The appellant contends that the last clause of § 1 of the amendatory act can have no application to actions by private parties for the reason that the title of the act is not broad or comprehensive enough to embrace that subject. In our opinion this contention must be sustained. Bal. Code, § 4807, as construed by this court embraces two separate and distinct subjects. First, a provision that the statute of limitations shall run against the state and its municipal subdivisions; and second, a provision that an action shall be deemed commenced when the complaint is filed, whether the action be instituted by the state or by private parties. The title of the *608amendatory act is broad enough to embrace the first of these subjects, but not the second.
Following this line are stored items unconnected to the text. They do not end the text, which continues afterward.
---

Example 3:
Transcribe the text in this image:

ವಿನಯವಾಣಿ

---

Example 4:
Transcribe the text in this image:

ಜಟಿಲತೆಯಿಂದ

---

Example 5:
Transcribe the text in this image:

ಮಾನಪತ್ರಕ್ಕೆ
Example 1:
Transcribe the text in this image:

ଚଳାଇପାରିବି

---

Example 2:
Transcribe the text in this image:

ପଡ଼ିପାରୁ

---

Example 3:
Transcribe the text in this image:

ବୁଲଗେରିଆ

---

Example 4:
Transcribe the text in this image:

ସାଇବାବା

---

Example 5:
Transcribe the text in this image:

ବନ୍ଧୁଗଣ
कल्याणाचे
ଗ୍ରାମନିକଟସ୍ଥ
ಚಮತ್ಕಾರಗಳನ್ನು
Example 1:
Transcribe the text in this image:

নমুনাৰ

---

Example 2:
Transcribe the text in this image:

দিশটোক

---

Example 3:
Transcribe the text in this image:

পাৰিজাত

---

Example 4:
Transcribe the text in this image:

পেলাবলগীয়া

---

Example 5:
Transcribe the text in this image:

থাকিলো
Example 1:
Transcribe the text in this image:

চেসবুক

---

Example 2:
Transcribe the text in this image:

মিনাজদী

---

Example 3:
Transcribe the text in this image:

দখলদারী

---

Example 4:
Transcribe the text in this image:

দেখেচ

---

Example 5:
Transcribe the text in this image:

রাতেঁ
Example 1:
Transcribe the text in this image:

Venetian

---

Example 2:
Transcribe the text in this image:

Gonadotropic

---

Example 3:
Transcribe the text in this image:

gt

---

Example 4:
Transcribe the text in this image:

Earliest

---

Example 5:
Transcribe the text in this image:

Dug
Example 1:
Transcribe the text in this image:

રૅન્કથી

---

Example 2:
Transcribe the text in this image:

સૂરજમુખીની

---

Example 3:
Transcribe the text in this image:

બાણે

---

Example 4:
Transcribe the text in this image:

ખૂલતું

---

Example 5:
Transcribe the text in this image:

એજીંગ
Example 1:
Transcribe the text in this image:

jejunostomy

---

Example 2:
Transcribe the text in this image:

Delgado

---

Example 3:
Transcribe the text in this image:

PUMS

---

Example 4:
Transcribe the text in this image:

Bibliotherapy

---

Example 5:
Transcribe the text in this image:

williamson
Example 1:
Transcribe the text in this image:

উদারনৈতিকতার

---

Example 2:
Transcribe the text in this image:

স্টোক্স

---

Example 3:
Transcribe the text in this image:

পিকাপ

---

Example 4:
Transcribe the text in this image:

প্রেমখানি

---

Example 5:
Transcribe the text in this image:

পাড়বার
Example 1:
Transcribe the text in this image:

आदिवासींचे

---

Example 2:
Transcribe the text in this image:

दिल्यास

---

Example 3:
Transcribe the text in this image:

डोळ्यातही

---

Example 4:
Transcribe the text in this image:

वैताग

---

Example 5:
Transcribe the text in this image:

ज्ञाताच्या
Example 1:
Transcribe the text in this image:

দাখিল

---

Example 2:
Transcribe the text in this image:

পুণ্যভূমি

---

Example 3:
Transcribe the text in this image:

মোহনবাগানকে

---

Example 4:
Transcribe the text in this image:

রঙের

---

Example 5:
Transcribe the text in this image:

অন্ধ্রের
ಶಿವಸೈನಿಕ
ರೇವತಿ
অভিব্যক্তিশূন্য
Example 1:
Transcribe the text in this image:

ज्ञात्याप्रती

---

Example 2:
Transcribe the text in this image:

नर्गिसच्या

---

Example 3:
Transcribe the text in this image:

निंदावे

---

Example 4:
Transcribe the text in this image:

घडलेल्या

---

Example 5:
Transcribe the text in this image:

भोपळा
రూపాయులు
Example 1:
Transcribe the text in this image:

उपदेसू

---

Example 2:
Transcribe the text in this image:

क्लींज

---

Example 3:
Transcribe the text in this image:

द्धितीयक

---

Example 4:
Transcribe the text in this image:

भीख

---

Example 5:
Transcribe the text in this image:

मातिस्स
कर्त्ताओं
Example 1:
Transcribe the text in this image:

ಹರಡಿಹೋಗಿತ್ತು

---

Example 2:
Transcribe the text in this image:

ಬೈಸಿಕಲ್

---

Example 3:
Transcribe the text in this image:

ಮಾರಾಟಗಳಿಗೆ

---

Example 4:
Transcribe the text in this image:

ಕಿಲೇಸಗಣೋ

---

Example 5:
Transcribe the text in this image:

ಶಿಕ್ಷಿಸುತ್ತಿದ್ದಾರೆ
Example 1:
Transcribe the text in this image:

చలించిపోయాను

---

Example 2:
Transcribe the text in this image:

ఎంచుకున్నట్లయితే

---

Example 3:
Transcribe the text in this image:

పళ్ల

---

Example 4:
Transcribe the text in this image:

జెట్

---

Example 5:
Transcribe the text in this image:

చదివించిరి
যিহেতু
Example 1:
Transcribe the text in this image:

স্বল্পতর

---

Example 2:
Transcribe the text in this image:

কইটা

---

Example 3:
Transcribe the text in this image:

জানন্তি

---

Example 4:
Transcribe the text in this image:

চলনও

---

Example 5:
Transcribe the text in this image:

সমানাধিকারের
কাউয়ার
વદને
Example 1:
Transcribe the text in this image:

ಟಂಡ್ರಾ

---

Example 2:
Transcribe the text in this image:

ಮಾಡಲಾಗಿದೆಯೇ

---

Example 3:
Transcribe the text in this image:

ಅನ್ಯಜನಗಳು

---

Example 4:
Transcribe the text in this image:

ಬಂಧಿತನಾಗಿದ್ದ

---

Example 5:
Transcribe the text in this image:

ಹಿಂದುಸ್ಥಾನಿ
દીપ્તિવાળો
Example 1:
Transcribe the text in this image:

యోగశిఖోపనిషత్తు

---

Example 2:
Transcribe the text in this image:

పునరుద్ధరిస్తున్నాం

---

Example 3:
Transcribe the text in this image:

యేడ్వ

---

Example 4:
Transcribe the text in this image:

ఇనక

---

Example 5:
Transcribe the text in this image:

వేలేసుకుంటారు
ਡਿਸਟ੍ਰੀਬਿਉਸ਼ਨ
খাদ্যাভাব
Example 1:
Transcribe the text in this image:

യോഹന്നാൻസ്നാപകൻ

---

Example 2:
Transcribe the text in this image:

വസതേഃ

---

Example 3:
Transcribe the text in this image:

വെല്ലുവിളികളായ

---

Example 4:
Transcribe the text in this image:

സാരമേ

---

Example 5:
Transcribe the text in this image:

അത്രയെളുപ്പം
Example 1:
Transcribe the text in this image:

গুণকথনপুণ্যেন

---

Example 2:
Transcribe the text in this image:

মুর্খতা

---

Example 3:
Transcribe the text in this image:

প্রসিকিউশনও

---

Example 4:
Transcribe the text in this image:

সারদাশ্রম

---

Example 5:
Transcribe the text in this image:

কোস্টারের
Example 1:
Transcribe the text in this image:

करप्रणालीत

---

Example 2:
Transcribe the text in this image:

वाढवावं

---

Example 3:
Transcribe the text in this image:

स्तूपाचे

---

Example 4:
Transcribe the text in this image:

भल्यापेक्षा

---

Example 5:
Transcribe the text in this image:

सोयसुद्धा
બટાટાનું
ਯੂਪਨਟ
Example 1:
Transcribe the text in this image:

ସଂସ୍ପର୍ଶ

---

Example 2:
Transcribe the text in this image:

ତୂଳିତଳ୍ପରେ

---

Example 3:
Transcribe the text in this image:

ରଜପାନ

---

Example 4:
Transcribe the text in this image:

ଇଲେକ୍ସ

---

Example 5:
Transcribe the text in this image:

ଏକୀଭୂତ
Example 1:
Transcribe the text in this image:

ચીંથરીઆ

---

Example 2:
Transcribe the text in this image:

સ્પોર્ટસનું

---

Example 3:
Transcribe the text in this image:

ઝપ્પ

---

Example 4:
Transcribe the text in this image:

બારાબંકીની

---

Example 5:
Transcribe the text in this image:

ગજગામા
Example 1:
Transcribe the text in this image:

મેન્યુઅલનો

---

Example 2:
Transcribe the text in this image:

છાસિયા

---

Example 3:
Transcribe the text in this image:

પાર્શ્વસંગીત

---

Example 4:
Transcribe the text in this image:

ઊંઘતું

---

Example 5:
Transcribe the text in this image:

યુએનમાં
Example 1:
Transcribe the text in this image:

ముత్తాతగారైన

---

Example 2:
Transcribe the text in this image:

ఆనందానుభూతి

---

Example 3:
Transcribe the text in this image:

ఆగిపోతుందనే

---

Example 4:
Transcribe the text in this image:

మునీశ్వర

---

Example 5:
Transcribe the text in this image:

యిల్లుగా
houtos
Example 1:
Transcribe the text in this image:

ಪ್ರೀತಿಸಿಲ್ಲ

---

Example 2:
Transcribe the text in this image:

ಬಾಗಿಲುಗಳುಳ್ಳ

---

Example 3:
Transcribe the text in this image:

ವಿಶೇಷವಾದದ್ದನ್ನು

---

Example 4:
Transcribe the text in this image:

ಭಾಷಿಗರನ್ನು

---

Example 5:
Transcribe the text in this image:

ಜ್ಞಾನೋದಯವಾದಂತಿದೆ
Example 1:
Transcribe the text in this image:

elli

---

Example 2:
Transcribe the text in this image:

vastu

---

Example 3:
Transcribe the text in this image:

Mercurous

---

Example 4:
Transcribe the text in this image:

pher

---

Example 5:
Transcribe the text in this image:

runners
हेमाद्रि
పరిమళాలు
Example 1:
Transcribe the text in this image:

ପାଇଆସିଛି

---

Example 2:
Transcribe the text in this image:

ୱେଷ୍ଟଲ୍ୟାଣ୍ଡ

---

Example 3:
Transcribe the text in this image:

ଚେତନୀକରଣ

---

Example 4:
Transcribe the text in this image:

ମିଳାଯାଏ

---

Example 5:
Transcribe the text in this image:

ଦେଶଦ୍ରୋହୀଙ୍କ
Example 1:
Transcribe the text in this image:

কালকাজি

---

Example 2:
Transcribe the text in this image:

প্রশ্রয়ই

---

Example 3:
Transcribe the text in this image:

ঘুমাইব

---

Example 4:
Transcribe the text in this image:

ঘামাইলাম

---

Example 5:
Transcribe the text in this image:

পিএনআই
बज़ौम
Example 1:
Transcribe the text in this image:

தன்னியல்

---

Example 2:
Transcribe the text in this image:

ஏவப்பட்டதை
The first part of the title, viz., “An act relating to the defense of the statute of limitations in actions brought by or for the benefit of the state or any of its municipalities,” is clearly too narrow and restricted to admit of affirmative legislation fixing the time when an action by private • parties shall be deemed commenced. The remainder of the title; namely, “amending section 35 of the Code of Civil Procedure of Washington, of 1881, the same being section 4807 of Ballinger’s Annotated Codes and Statutes of Washington, and declaring an emergency,” is not of itself a sufficient title to an amendatory act. State ex rel. Seattle Elec. Co. v. Superior Court, 28 Wash. 317, 68 Pac. 957, 92 Am. St. 831, and cases cited.

We are, therefore, of opinion that the act of 1903 does not fix the time when an action instituted by a private party shall be deemed commenced. But it does not follow from this that we have no statute on that subject other than-the practice act of 1893, which provides that civil actions shall be commenced by the service of summons and complaint. If the title to the amendatory act of 1903 is not broad enough to embrace a provision amending § 4807, supra, in so far as that section relates to the commencement of actions by private parties, the title is not broad enough to authorize a repeal of so much of § 4807 as relates to that subject. In other words, the title of the act of 1903 makes no reference to a repeal of other statutes, the body of the act contains no repealing clause, and an act relating to the defense of the statute of limitations in actions brought by or for the benefit of the state or any of its municipalities, cannot repeal by implication an act which fixes the time when actions by private parties shall be deemed commenced. If, therefore, the time when an action instituted by private parties shall be deemed commenced, within the meaning of the statute of limitations, is not fixed by the amendatory act of 1903, the provision of § 4807 fixing such time is still in full force and effect.

*609The demurrer was properly sustained, and the judgment is affirmed.

Gose, Fullerton, Chadwick, Mount, Crow, and Dunbar, JJ., concur.